• **Data visualization images**:
-- Opening Marker --

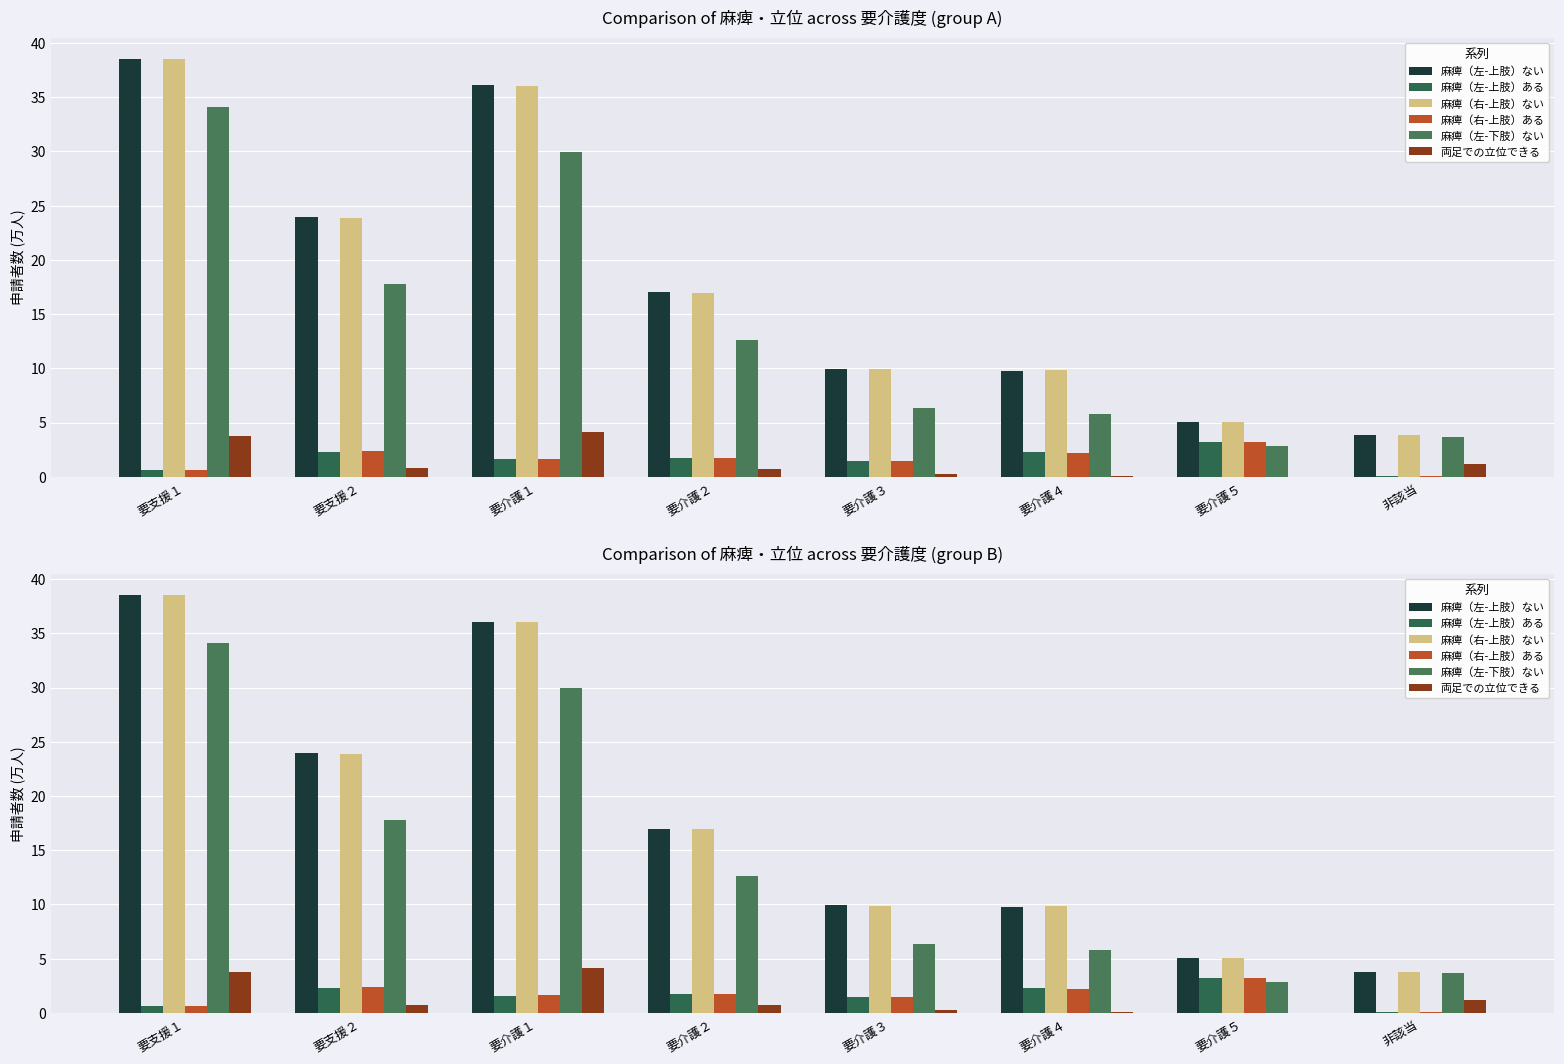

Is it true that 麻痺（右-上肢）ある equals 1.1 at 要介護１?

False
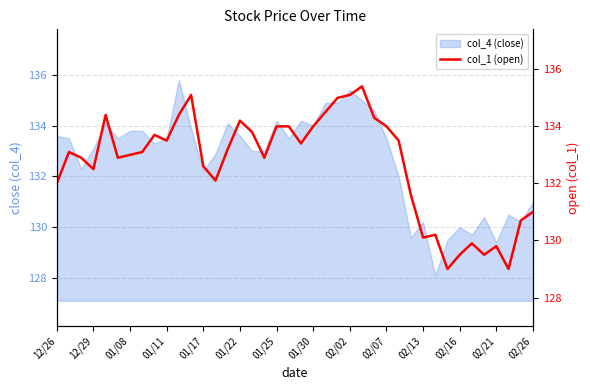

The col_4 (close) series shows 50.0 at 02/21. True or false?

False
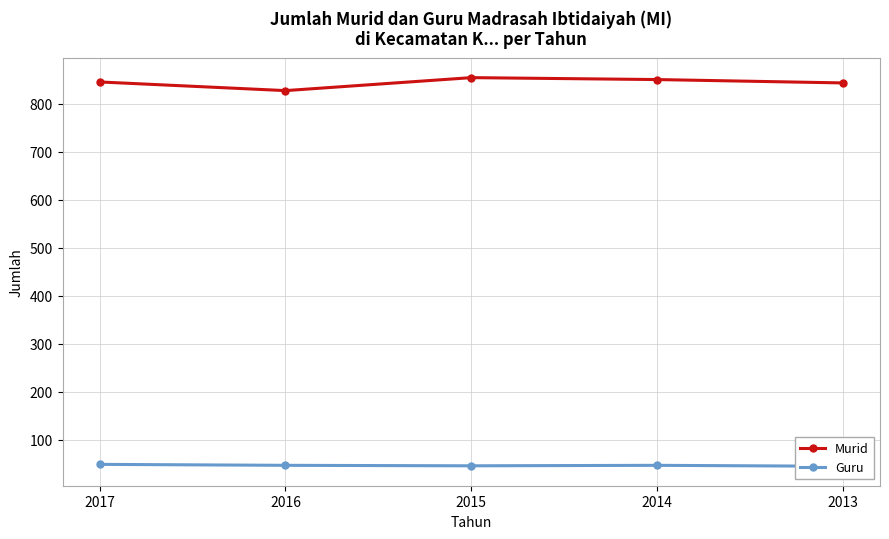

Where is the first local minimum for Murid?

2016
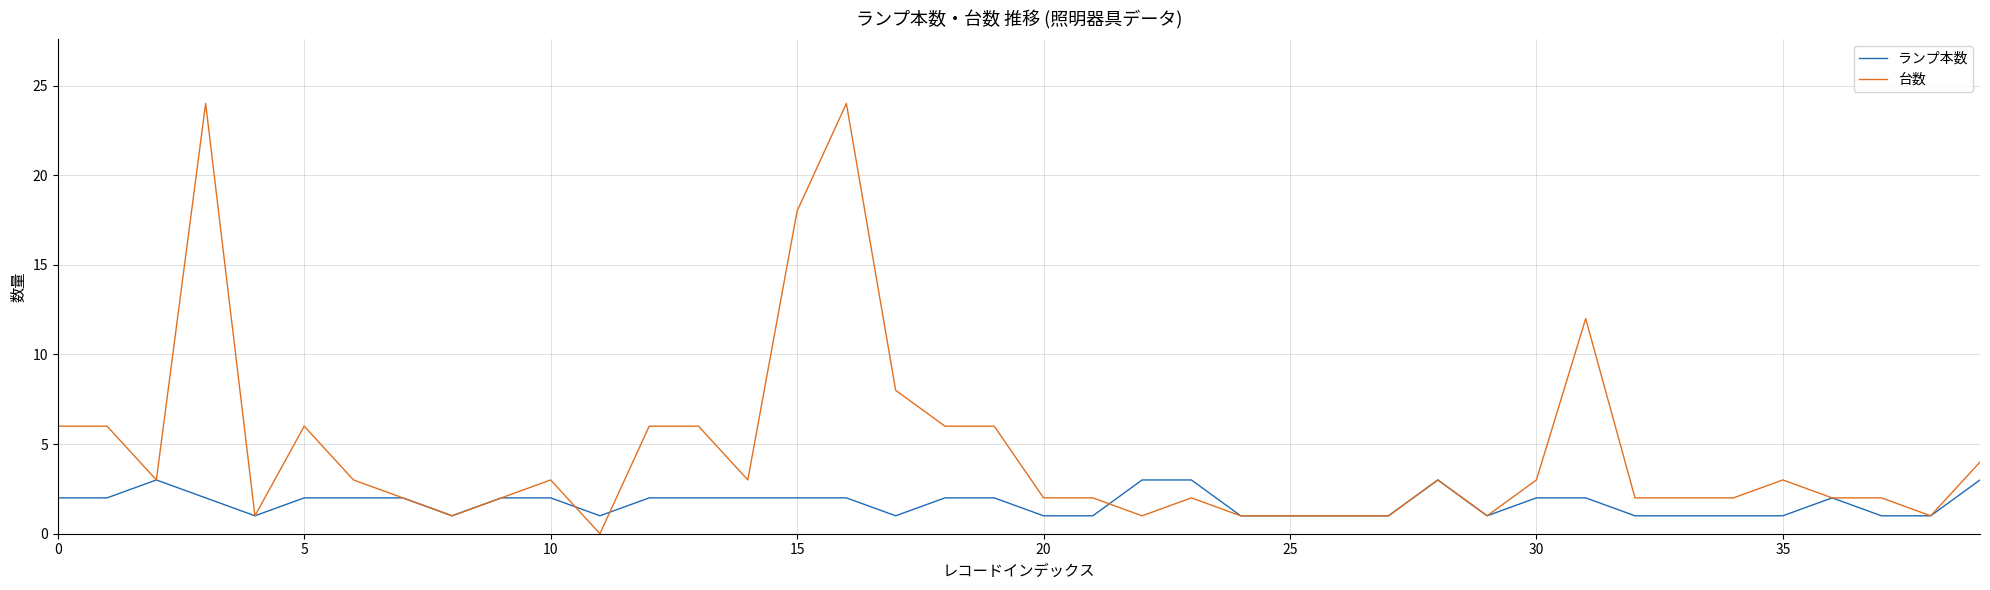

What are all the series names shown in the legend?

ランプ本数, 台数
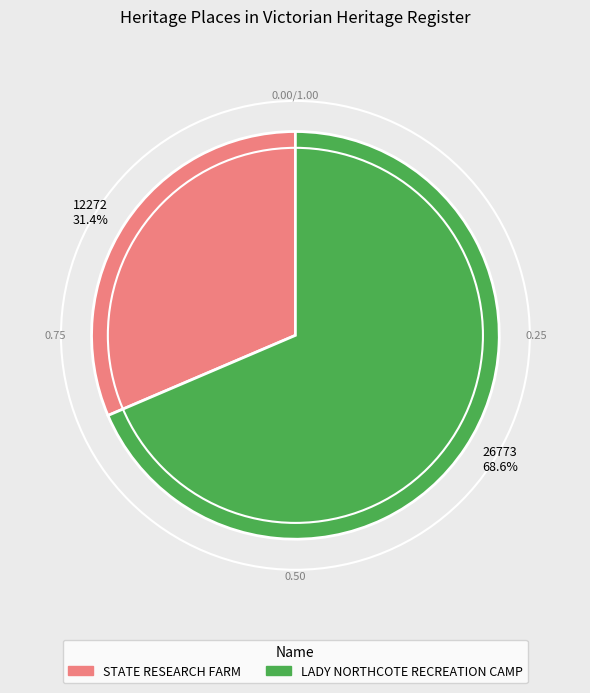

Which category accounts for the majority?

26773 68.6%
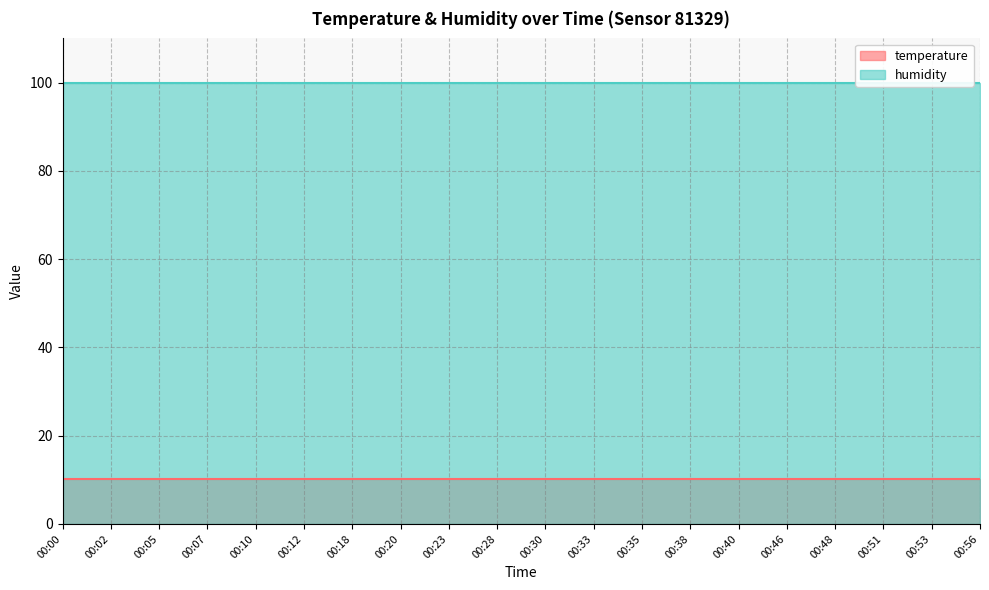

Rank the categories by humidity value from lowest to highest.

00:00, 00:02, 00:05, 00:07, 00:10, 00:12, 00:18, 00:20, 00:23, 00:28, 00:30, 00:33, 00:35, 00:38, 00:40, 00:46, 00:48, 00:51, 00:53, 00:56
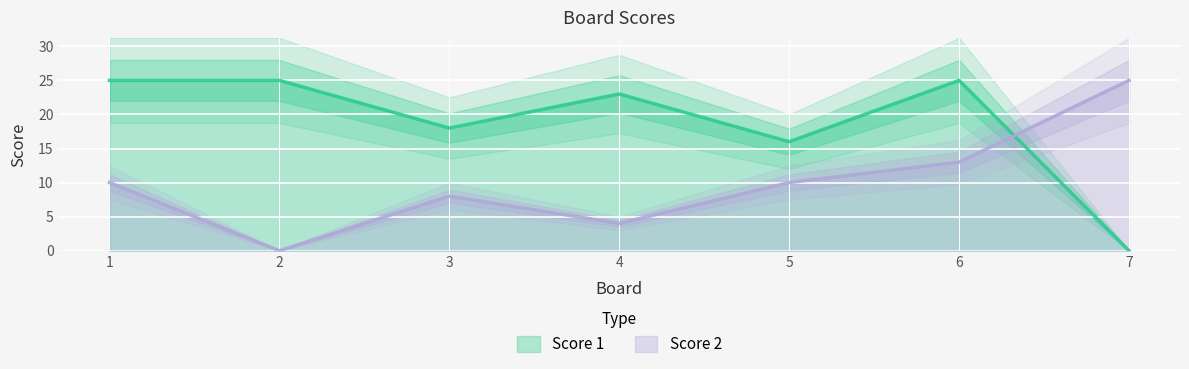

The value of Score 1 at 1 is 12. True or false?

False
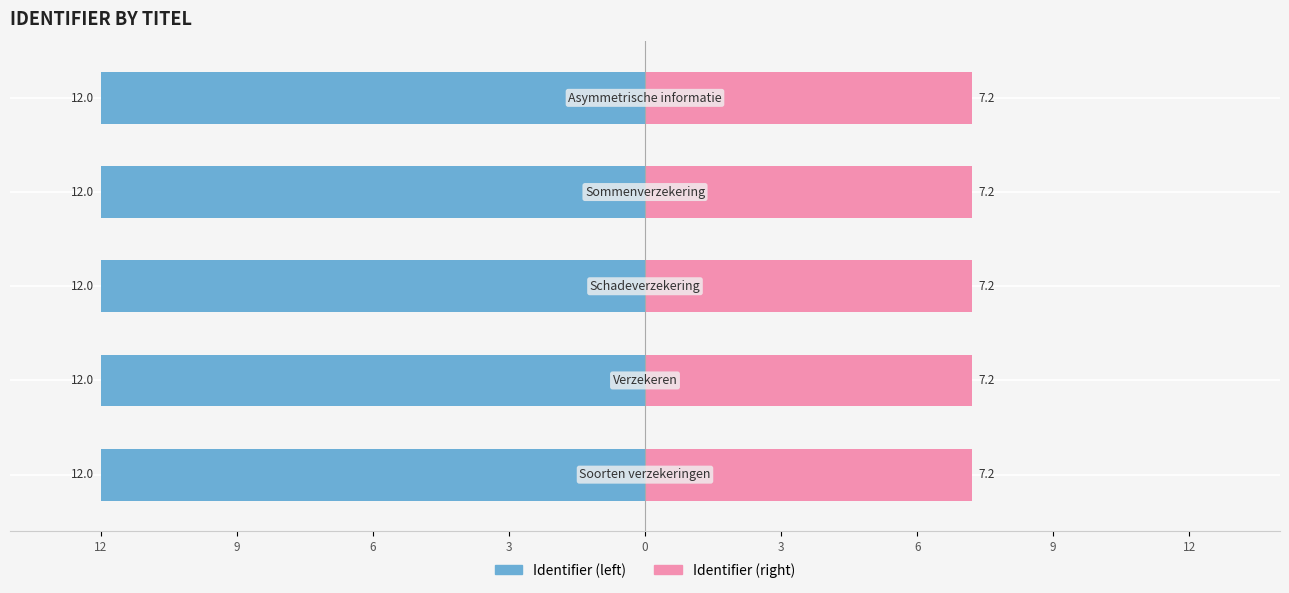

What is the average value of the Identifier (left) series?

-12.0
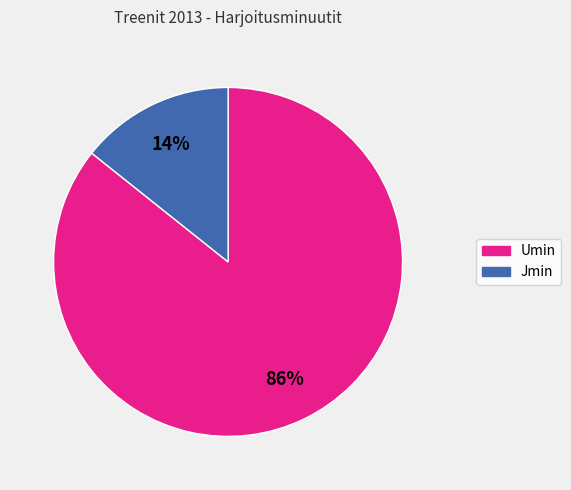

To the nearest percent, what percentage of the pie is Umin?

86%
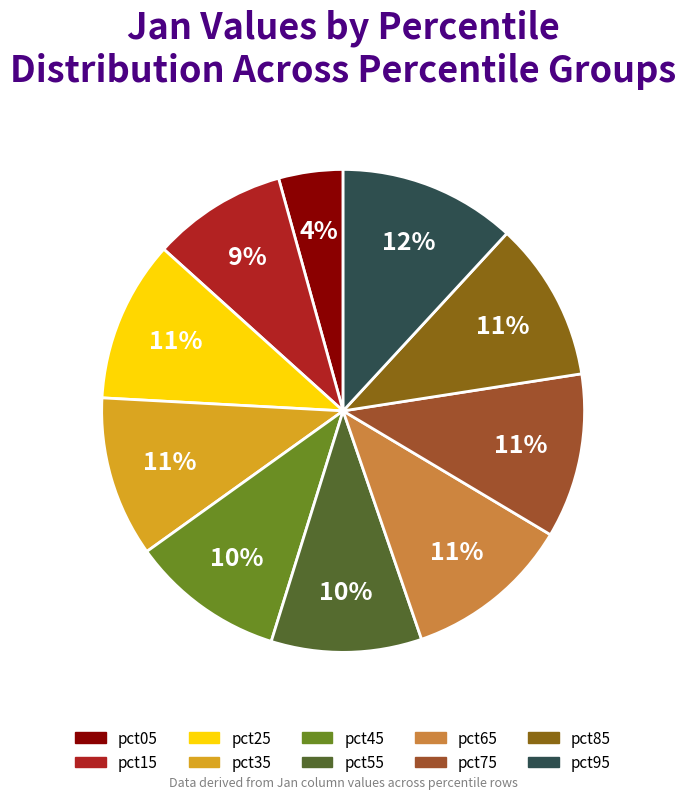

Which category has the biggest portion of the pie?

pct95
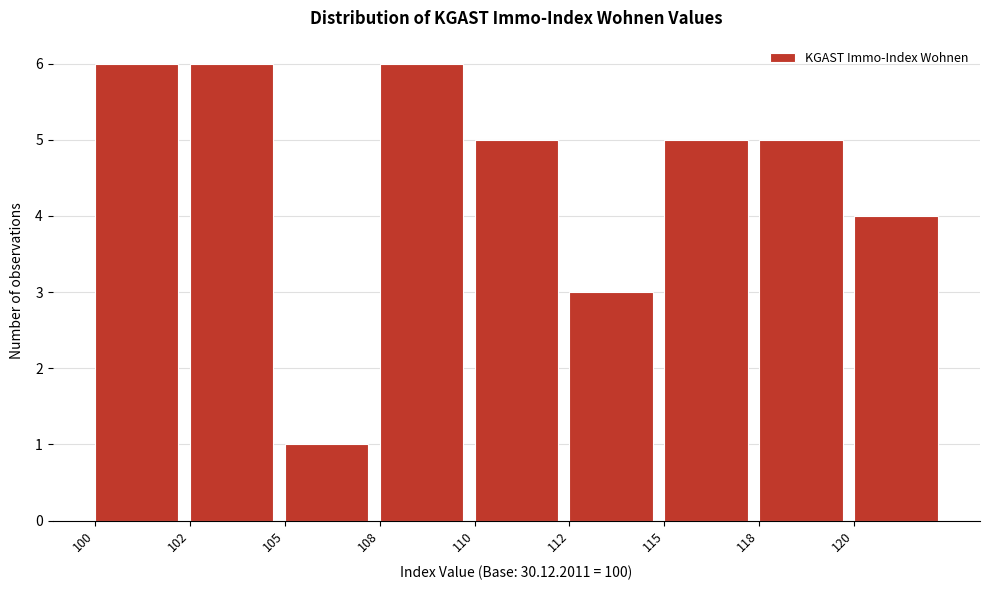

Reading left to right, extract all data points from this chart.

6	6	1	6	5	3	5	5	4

-- Closing Marker --

• **Work task**:
Locate each line in the records above that contains the string "series", and copy those lines.

• **Result**:
The col_4 (close) series shows 50.0 at 02/21. True or false?
What are all the series names shown in the legend?
What is the average value of the Identifier (left) series?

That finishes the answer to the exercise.